(EXTRACT Opens)

Re: Kafkaesque Output port

2017-03-16 Thread Bryan Bende
Just wanted to throw out a couple of other ideas...

I ran into a similar situation and ended up creating a web-service at
the core (HandleHttpRequest/HandleHttpResponse) where the edge
instances could poll for the latest instructions [1][2]. This works
well when theres basically one new piece of information that you want
to push out, like the latest results of some calculation, but it is
obviously not a general purpose queue.

I believe Joey Frazee was also working on an approach that involved a
PutSiteToSite processor [3] that functioned similar to a
RemoteProcessGroup, except the host name property could be set to
expression language and the preceding processor could fan-out a flow
file for each host to push to. In this case you would need to know the
list of MiNiFi hosts to push to.

[1] https://github.com/bbende/nifi-streaming-examples
[2] https://www.slideshare.net/BryanBende/integrating-nifi-and-flink/23
[3] https://github.com/jfrazee/nifi-put-site-to-site-bundle

On Thu, Mar 16, 2017 at 9:29 AM, Simon Lucy  wrote:
> There are two different classes of queues really and you can't mix them
> semantically.
>
> The pubsub model
>
>  * where ordering isn't guaranteed,
>  * messages may appear at least once but can be duplicates
>  * messages need to be explicitly deleted or aged
>  * messages may or may not be persisted
>
> The event model
>
>  * ordering is necessary and guaranteed
>  * messages appear only once
>  * once read a message is discarded from the queue
>  * messages are probably persisted
>
> Kafka can be used for both models but Nifi Output Ports are meant to be
> Event Queues. What you could do though is have an external message broker
> connect to the Output Port and distribute that to subscribers. It could be
> Kafka, Rabbit, AMQ AWS's SQS/SNS whatever makes sense in the context.
>
> There's no need to modify or extend Nifi then.

(EXTRACT Closes)
(INFORMATION GIVEN Opens)

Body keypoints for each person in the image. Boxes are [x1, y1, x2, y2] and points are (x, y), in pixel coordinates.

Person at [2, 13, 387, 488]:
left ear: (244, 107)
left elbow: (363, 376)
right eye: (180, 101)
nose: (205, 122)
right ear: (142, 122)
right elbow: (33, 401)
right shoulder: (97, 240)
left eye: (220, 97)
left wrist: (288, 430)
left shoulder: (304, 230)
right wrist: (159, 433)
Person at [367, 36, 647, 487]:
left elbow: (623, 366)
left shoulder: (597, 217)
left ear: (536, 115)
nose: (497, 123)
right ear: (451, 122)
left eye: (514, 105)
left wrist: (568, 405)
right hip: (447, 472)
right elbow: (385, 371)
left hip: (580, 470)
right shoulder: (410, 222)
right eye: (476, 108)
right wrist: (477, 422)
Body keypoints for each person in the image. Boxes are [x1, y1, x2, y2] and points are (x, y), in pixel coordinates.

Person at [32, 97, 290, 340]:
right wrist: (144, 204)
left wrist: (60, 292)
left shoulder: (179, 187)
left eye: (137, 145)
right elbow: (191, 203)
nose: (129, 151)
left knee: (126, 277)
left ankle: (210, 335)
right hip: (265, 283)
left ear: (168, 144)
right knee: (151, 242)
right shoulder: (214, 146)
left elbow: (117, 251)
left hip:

(INFORMATION GIVEN Closes)

* [PROMPT 1]: From the NiFi output port thread, write out the stretch from "Re: Kafkaesque Output" through "general purpose queue.".
* [PROMPT 2]: In the NiFi output port thread, which two processors did Bryan Bende use to build the web service at the core?

* [ANSWER SECTION 1]:
Re: Kafkaesque Output port

2017-03-16 Thread Bryan Bende
Just wanted to throw out a couple of other ideas...

I ran into a similar situation and ended up creating a web-service at
the core (HandleHttpRequest/HandleHttpResponse) where the edge
instances could poll for the latest instructions [1][2]. This works
well when theres basically one new piece of information that you want
to push out, like the latest results of some calculation, but it is
obviously not a general purpose queue.

* [ANSWER SECTION 2]: HandleHttpRequest and HandleHttpResponse.